Had he been taken alive he would almost certainly have faced the hangman's noose for the murder of a policeman.

In 1954, McIlwrick led a murder investigation that was the most sensational of its time.

The actor George MacNeill had been found dead in his flat in August that year in Govan with a head injury having been attacked with an axe.

He had been a cast member in the radio show "The McFlannels" a popular and long running soap of the time.

The main suspect was 24-year-old criminal John Gordon whose fingerprints had been found in the dead man's flat.

He was arrested in Spain, having fled there to avoid arrest, and brought back to Scotland by detectives to stand trial at the High Court in Glasgow in February, 1955.

Given the celebrity of the victim the case received enormous coverage in the newspapers at the time.

Though by this time McIlwrick had long stopped keeping reports of his cases in scrapbooks

Gordon was found guilty after less than an hour by the jury following a two-week trial and sentenced to death.

However, he won a reprieve and was given a life sentence and released after 19 years.

It was during the summer of 1955 that McIlwrick was given the biggest challenge of his career.

Five people had been murdered in a seven-day period in the first week of the Glasgow Fair Holiday fortnight.

The violence began on Friday, July 15, when a man was killed during a street fight in the Gorbals. 

The next night, Mary MacLeod was battered to death by her husband at their home in Bath Street.

The third murder took place on Sunday, July 18, when 45-year-old Sunday school teacher Bob Cummings was stabbed to his death near his home in the Gorbals.

The following weekend, 47-year-old steel worker Joseph Cholsworth died in Shettleston Road after being punched in the head.

Twenty-four hours later a baker was murdered in his flat in Pollok.

At the time McIlwrick referred to the crime spree as 'heatwave madness'."

The spate of murders also coincided with the biggest bank cash robbery ever seen in Glasgow.

On Wednesday, July 20, four men stole a bank van in Ibrox and escaped with £45,000 worth more than £1.25 million today.

At first the police investigation hit a brick wall with little information from the public or underworld sources causing speculation that the gang may have been from south of the border.

It even prompted the normally reticent McIlwrick to admit: “So far we are stumped. The descriptions we have are very hazy."

"We haven't even the fragment of a registration plate to give us a lead."

It was at this point McIlwrick showed how aptitude for innovation by deciding to make an appeal on the relatively new medium of television, the first time such a thing had been done by police in Scotland.

The robbers had made their one and only mistake when they had left behind a set of brown overalls with initials in the bank van.

McIlwrick appealed for the owner to come forward and an AA patrolman in London said they were his.

That find led them to one of the gang members John Blundell who was arrested in his home in Fulham and others quickly followed suit including an Australian man.

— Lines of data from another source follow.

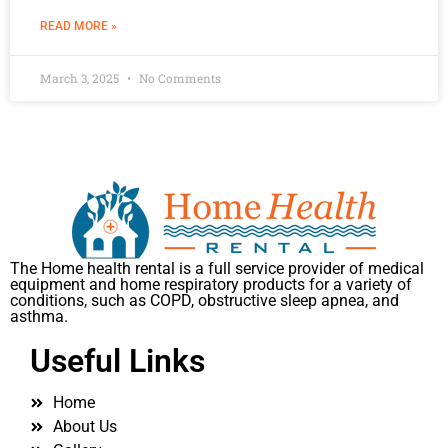
READ MORE »
March 3, 2025
No Comments
The Home health rental is a full service provider of medical
equipment and home respiratory products for a variety of
conditions, such as COPD, obstructive sleep apnea, and
asthma.
Useful Links
Home
About Us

In January 1956, six went on trial at the High Court in Glasgow with three including Blundell receiving lengthy jail terms.

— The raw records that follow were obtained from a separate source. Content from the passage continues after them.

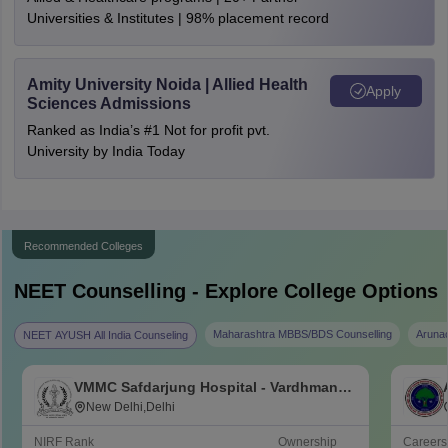
Universities & Institutes | 98% placement record
Amity University Noida | Allied Health
Apply
Sciences Admissions
Ranked as India’s #1 Not for profit pvt.
University by India Today
Recommended Colleges
NEET
Counselling - Explore College Options
Maharashtra MBBS/BDS Counselling
Aruna
NEET AYUSH All India Counseling
VMMC Safdarjung Hospital - Vardhman
Mahavir Medical College and Safdarjung
New Delhi,Delhi
Hospital, New Delhi
NIRF Rank
Ownership
Career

McIlwrick received high praise for his work with a Glasgow Times report of the time saying: “Five murders and a £40,000 bank raid in the space of seven days would surely bow any ordinary man

"Mr McIllwrick simply looks slightly tired - and that is hardly astonishing when you consider he hasn't had an undisturbed night's sleep for week."

The reporter also observed that the police chief had a camp bed in his office which he hadn't used since the Stone of Destiny case.

McIlwrick's detective skills even won praise from one of the bank robber's lawyers Lionel Daiches QC who later commented: “I cannot recall a case where were so much remarkable and meritorious police work has been effected."

McIlwrick retired in the late 1950's after almost 40 years police service and died in 1985 at the age of 88.

When asked once about his remarkable career he responded: “The unsolved cases - these are the ones that you remember most."